## The data:
+ + + +
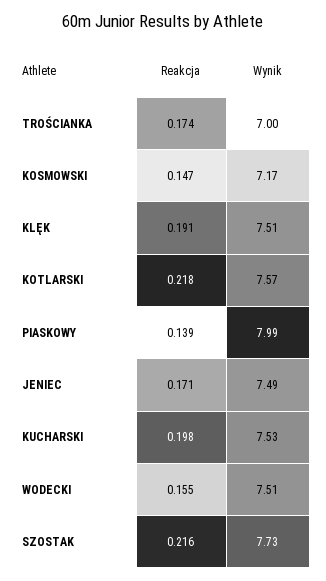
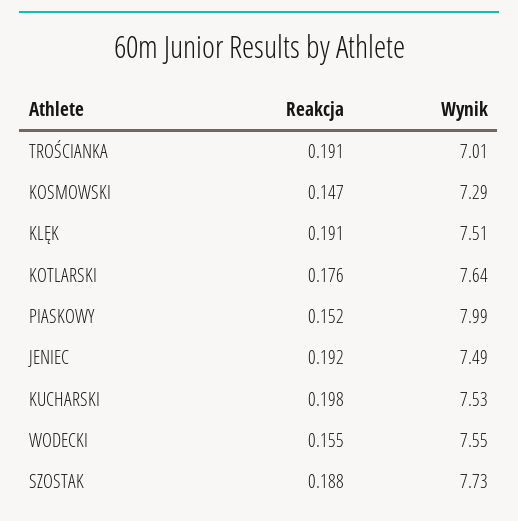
  {
    "Reakcja": {
-     "TROŚCIANKA": 0.174,
+     "TROŚCIANKA": 0.191,
      "KOSMOWSKI": 0.147,
      "KLĘK": 0.191,
-     "KOTLARSKI": 0.218,
+     "KOTLARSKI": 0.176,
-     "PIASKOWY": 0.139,
+     "PIASKOWY": 0.152,
-     "JENIEC": 0.171,
+     "JENIEC": 0.192,
      "KUCHARSKI": 0.198,
      "WODECKI": 0.155,
-     "SZOSTAK": 0.216
+     "SZOSTAK": 0.188
    },
    "Wynik": {
-     "TROŚCIANKA": 7,
+     "TROŚCIANKA": 7.01,
-     "KOSMOWSKI": 7.17,
+     "KOSMOWSKI": 7.29,
      "KLĘK": 7.51,
-     "KOTLARSKI": 7.57,
+     "KOTLARSKI": 7.64,
      "PIASKOWY": 7.99,
      "JENIEC": 7.49,
      "KUCHARSKI": 7.53,
-     "WODECKI": 7.51,
+     "WODECKI": 7.55,
      "SZOSTAK": 7.73
    }
  }

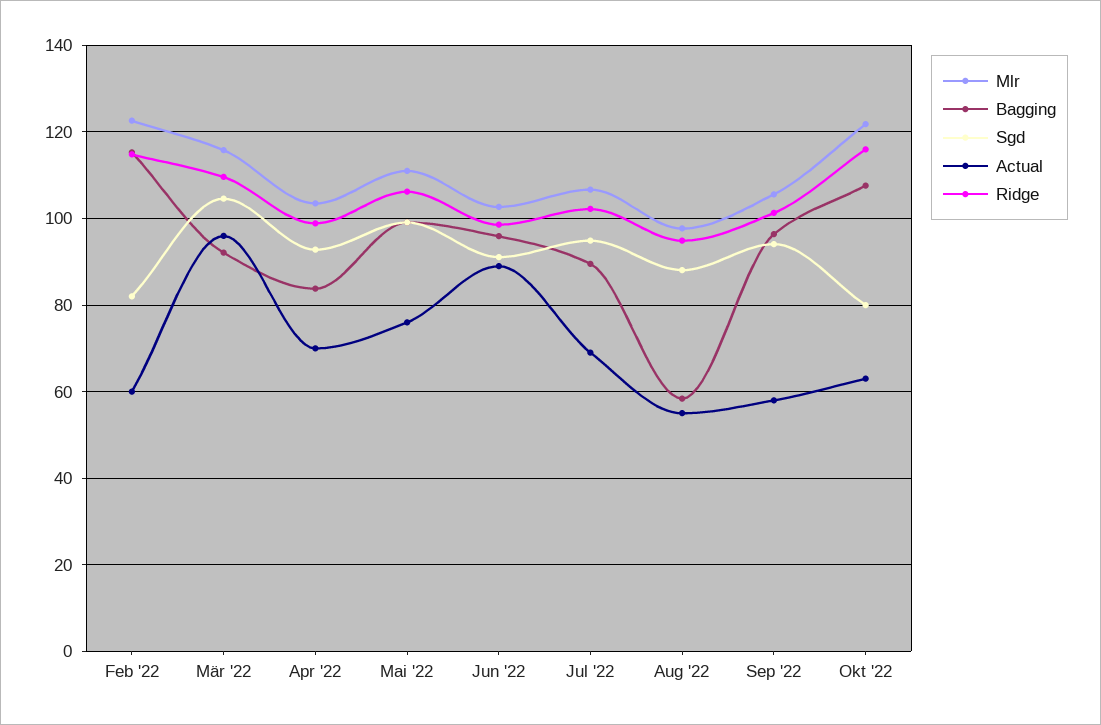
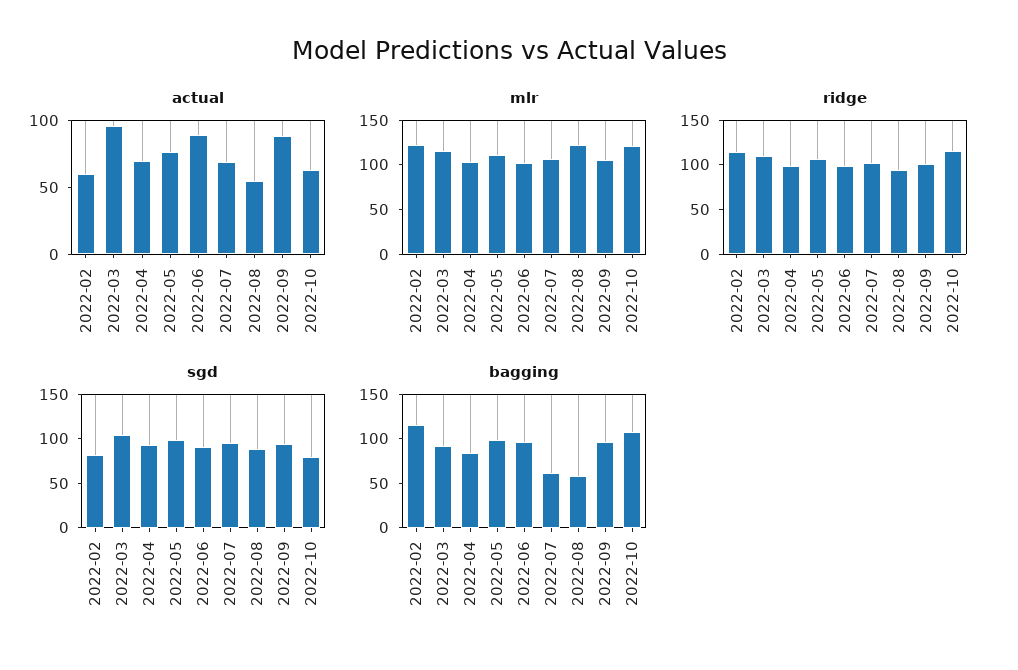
  {
    "Mlr": {
      "Feb '22": 122,
      "Mär '22": 116,
      "Apr '22": 104,
      "Mai '22": 112,
      "Jun '22": 102,
      "Jul '22": 106,
-     "Aug '22": 98,
+     "Aug '22": 120,
      "Sep '22": 106,
      "Okt '22": 122
    },
    "Bagging": {
      "Feb '22": 116,
      "Mär '22": 92,
      "Apr '22": 84,
      "Mai '22": 100,
      "Jun '22": 96,
-     "Jul '22": 90,
+     "Jul '22": 60,
      "Aug '22": 58,
      "Sep '22": 96,
      "Okt '22": 108
    },
    "Sgd": {
      "Feb '22": 82,
      "Mär '22": 104,
      "Apr '22": 92,
      "Mai '22": 100,
      "Jun '22": 92,
      "Jul '22": 94,
      "Aug '22": 88,
      "Sep '22": 94,
      "Okt '22": 80
    },
    "Actual": {
      "Feb '22": 60,
      "Mär '22": 96,
      "Apr '22": 70,
      "Mai '22": 76,
      "Jun '22": 90,
      "Jul '22": 70,
      "Aug '22": 56,
-     "Sep '22": 58,
+     "Sep '22": 90,
      "Okt '22": 64
    },
    "Ridge": {
      "Feb '22": 114,
      "Mär '22": 110,
      "Apr '22": 98,
      "Mai '22": 106,
      "Jun '22": 98,
      "Jul '22": 102,
      "Aug '22": 94,
      "Sep '22": 102,
      "Okt '22": 116
    }
  }

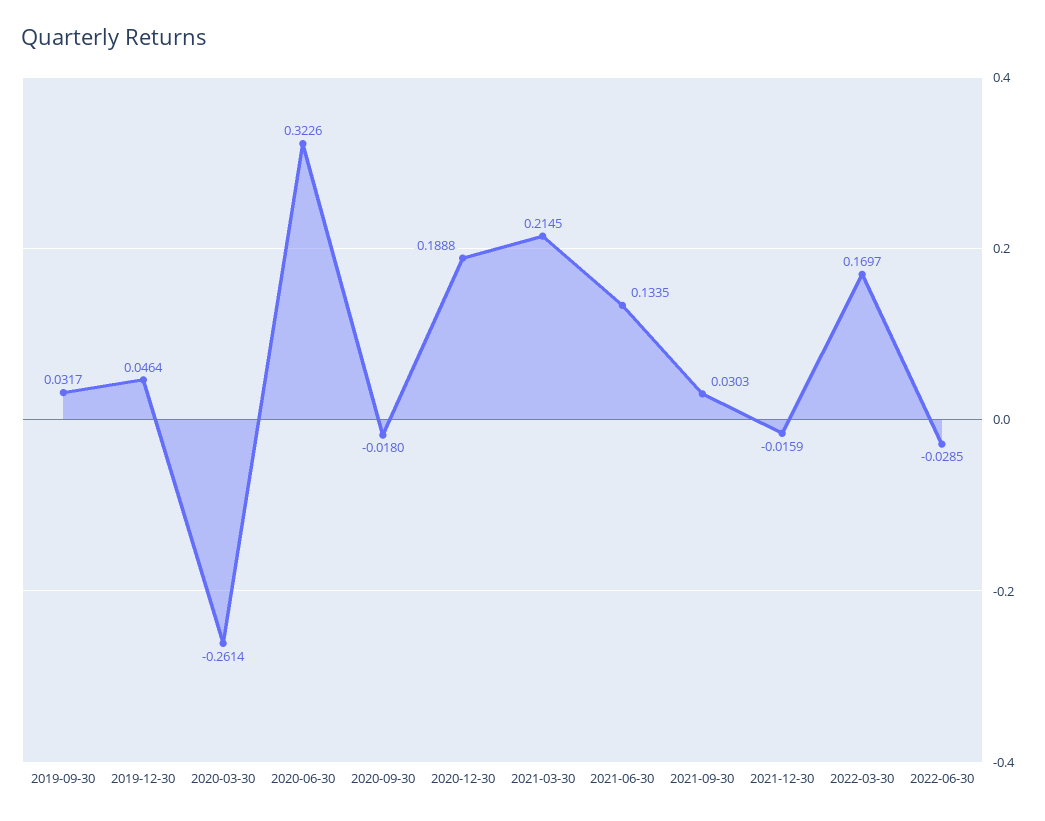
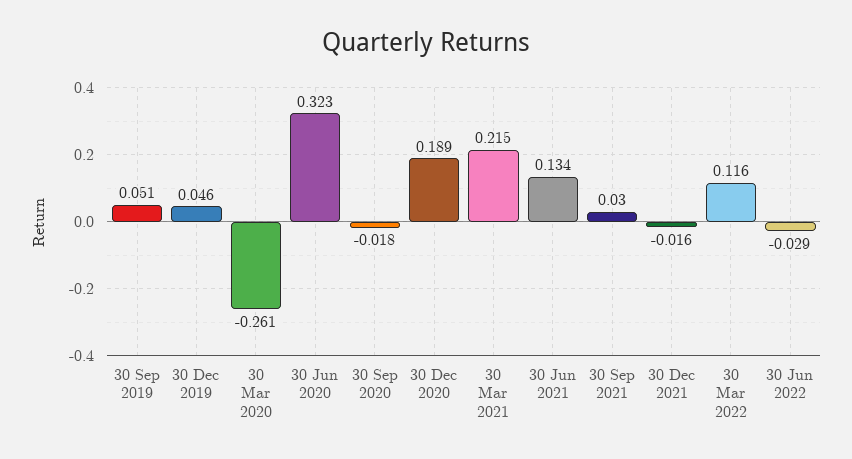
  {
-   "2019-09-30": 0.0317,
+   "2019-09-30": 0.051,
    "2019-12-30": 0.0464,
    "2020-03-30": -0.2614,
    "2020-06-30": 0.3226,
    "2020-09-30": -0.018,
    "2020-12-30": 0.1888,
    "2021-03-30": 0.2145,
    "2021-06-30": 0.1335,
    "2021-09-30": 0.0303,
    "2021-12-30": -0.0159,
-   "2022-03-30": 0.1697,
+   "2022-03-30": 0.116,
    "2022-06-30": -0.0285
  }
+ + + +
## Problem details:
The data must come back word for word, with every picture removed.

## Solution for this task:
  {
    "Reakcja": {
-     "TROŚCIANKA": 0.174,
+     "TROŚCIANKA": 0.191,
      "KOSMOWSKI": 0.147,
      "KLĘK": 0.191,
-     "KOTLARSKI": 0.218,
+     "KOTLARSKI": 0.176,
-     "PIASKOWY": 0.139,
+     "PIASKOWY": 0.152,
-     "JENIEC": 0.171,
+     "JENIEC": 0.192,
      "KUCHARSKI": 0.198,
      "WODECKI": 0.155,
-     "SZOSTAK": 0.216
+     "SZOSTAK": 0.188
    },
    "Wynik": {
-     "TROŚCIANKA": 7,
+     "TROŚCIANKA": 7.01,
-     "KOSMOWSKI": 7.17,
+     "KOSMOWSKI": 7.29,
      "KLĘK": 7.51,
-     "KOTLARSKI": 7.57,
+     "KOTLARSKI": 7.64,
      "PIASKOWY": 7.99,
      "JENIEC": 7.49,
      "KUCHARSKI": 7.53,
-     "WODECKI": 7.51,
+     "WODECKI": 7.55,
      "SZOSTAK": 7.73
    }
  }

  {
    "Mlr": {
      "Feb '22": 122,
      "Mär '22": 116,
      "Apr '22": 104,
      "Mai '22": 112,
      "Jun '22": 102,
      "Jul '22": 106,
-     "Aug '22": 98,
+     "Aug '22": 120,
      "Sep '22": 106,
      "Okt '22": 122
    },
    "Bagging": {
      "Feb '22": 116,
      "Mär '22": 92,
      "Apr '22": 84,
      "Mai '22": 100,
      "Jun '22": 96,
-     "Jul '22": 90,
+     "Jul '22": 60,
      "Aug '22": 58,
      "Sep '22": 96,
      "Okt '22": 108
    },
    "Sgd": {
      "Feb '22": 82,
      "Mär '22": 104,
      "Apr '22": 92,
      "Mai '22": 100,
      "Jun '22": 92,
      "Jul '22": 94,
      "Aug '22": 88,
      "Sep '22": 94,
      "Okt '22": 80
    },
    "Actual": {
      "Feb '22": 60,
      "Mär '22": 96,
      "Apr '22": 70,
      "Mai '22": 76,
      "Jun '22": 90,
      "Jul '22": 70,
      "Aug '22": 56,
-     "Sep '22": 58,
+     "Sep '22": 90,
      "Okt '22": 64
    },
    "Ridge": {
      "Feb '22": 114,
      "Mär '22": 110,
      "Apr '22": 98,
      "Mai '22": 106,
      "Jun '22": 98,
      "Jul '22": 102,
      "Aug '22": 94,
      "Sep '22": 102,
      "Okt '22": 116
    }
  }

  {
-   "2019-09-30": 0.0317,
+   "2019-09-30": 0.051,
    "2019-12-30": 0.0464,
    "2020-03-30": -0.2614,
    "2020-06-30": 0.3226,
    "2020-09-30": -0.018,
    "2020-12-30": 0.1888,
    "2021-03-30": 0.2145,
    "2021-06-30": 0.1335,
    "2021-09-30": 0.0303,
    "2021-12-30": -0.0159,
-   "2022-03-30": 0.1697,
+   "2022-03-30": 0.116,
    "2022-06-30": -0.0285
  }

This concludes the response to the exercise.